The petition, which adds to a number of similar cases in the territory against China’s distressed developers, relates to a HK$1.6bn (US$200mn) financial obligation, according to a filing by Shimao to the Hong Kong stock exchange that did not provide further details.

The Shanghai-based company, which defaulted on its offshore debts in July 2022, said it would “oppose the petition vigorously and continue to work towards an offshore restructuring that maximises value for its stakeholders”.

Shimao’s Hong Kong-listed shares fell more than 14 per cent on Monday to an all-time low of HK$0.39.

China’s property sector has been mired in a prolonged slowdown since 2021 that has weighed on construction and the wider economy, as well as forcing waves of developers to default on offshore debts accumulated during an earlier industry-wide boom.

The involvement of a prominent state-owned bank signals a new level of impatience among creditors as a cash crunch for property developers continues to worsen. So far, Beijing has emphasised the need to complete construction projects but stopped short of unveiling any official measures to help developers in difficulty.

Jason Ho, Asia leader at FTI Capital Advisors, which focuses on corporate finance and restructuring in the region, said many big state-backed banks had been involved in offshore lending, but one or two including CCB had been more “aggressive” and taking a more “active approach” to recover their assets.

He added that the winding-up petition was “significant” given the scale of Shimao and with CCB being a well-known name compared with lower-profile creditors who had previously filed comparable suits.

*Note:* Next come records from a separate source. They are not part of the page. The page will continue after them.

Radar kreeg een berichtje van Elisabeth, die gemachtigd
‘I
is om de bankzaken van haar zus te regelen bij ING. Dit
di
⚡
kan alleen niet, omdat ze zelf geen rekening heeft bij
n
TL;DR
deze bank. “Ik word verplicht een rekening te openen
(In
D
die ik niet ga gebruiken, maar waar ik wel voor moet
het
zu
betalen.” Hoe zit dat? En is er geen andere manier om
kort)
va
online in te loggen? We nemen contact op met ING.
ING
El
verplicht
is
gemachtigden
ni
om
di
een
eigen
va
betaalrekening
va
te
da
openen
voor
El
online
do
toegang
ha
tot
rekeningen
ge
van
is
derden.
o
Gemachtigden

Shimao recorded 2023 revenues of Rmb59bn ($8.2bn), down 5.7 per cent on 2022. Named after a father and son duo who began running the company in 2001, Shimao had outlined a restructuring proposal in late March that included short-term and long-term notes, as well as convertible bonds.

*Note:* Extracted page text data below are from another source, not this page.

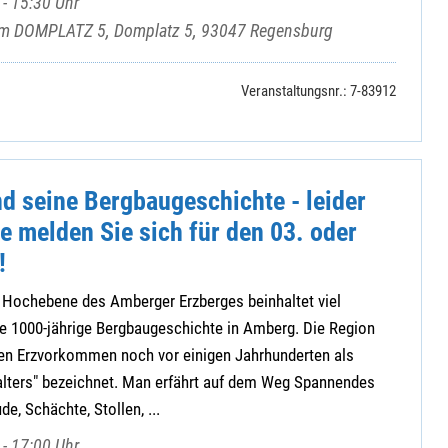
- 15:30 Uhr
rum DOMPLATZ 5, Domplatz 5, 93047 Regensburg
Veranstaltungsnr.: 7-83912
d seine Bergbaugeschichte - leider
te melden Sie sich für den 03. oder
!
 Hochebene des Amberger Erzberges beinhaltet viel
e 1000-jährige Bergbaugeschichte in Amberg. Die Region
n Erzvorkommen noch vor einigen Jahrhunderten als
lalters" bezeichnet. Man erfährt auf dem Weg Spannendes
e, Schächte, Stollen, ...
- 17:00 Uhr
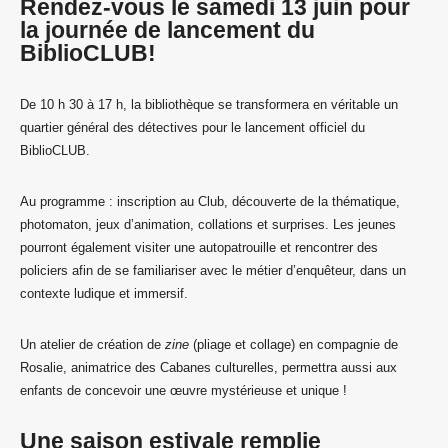
Rendez-vous le samedi 13 juin pour
la journée de lancement du
BiblioCLUB!
De 10 h 30 à 17 h, la bibliothèque se transformera en véritable un
quartier général des détectives pour le lancement officiel du
BiblioCLUB.
Au programme : inscription au Club, découverte de la thématique,
photomaton, jeux d’animation, collations et surprises. Les jeunes
pourront également visiter une autopatrouille et rencontrer des
policiers afin de se familiariser avec le métier d’enquêteur, dans un
contexte ludique et immersif.
Un atelier de création de
zine
(pliage et collage) en compagnie de
Rosalie, animatrice des Cabanes culturelles, permettra aussi aux
enfants de concevoir une œuvre mystérieuse et unique !
Une saison estivale remplie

Fellow developers Country Garden and Evergrande have also had winding-up petitions filed against them in Hong Kong, where the property developers have typically listed even though their assets are overwhelmingly in mainland China and subject to a different legal regime.

In January, judge Linda Chan ordered the liquidation of Evergrande’s Hong Kong entity more than two years after its 2021 default set off a wave of similar failures across its peers. The company had failed to work out a restructuring agreement with offshore creditors.

Country Garden, which defaulted in October after it was previously seen as one of China’s safest developers, had a winding-up petition filed against it in Hong Kong in February over a $200mn loan.

It said over the weekend that it had hired Linklaters as its principal legal adviser and would “work with the creditors to explore all feasible options of offshore liability restructuring”.

A hearing for the Shimao case has been scheduled at Hong Kong’s High Court for June 26. China Construction Bank did not immediately respond to a request for comment.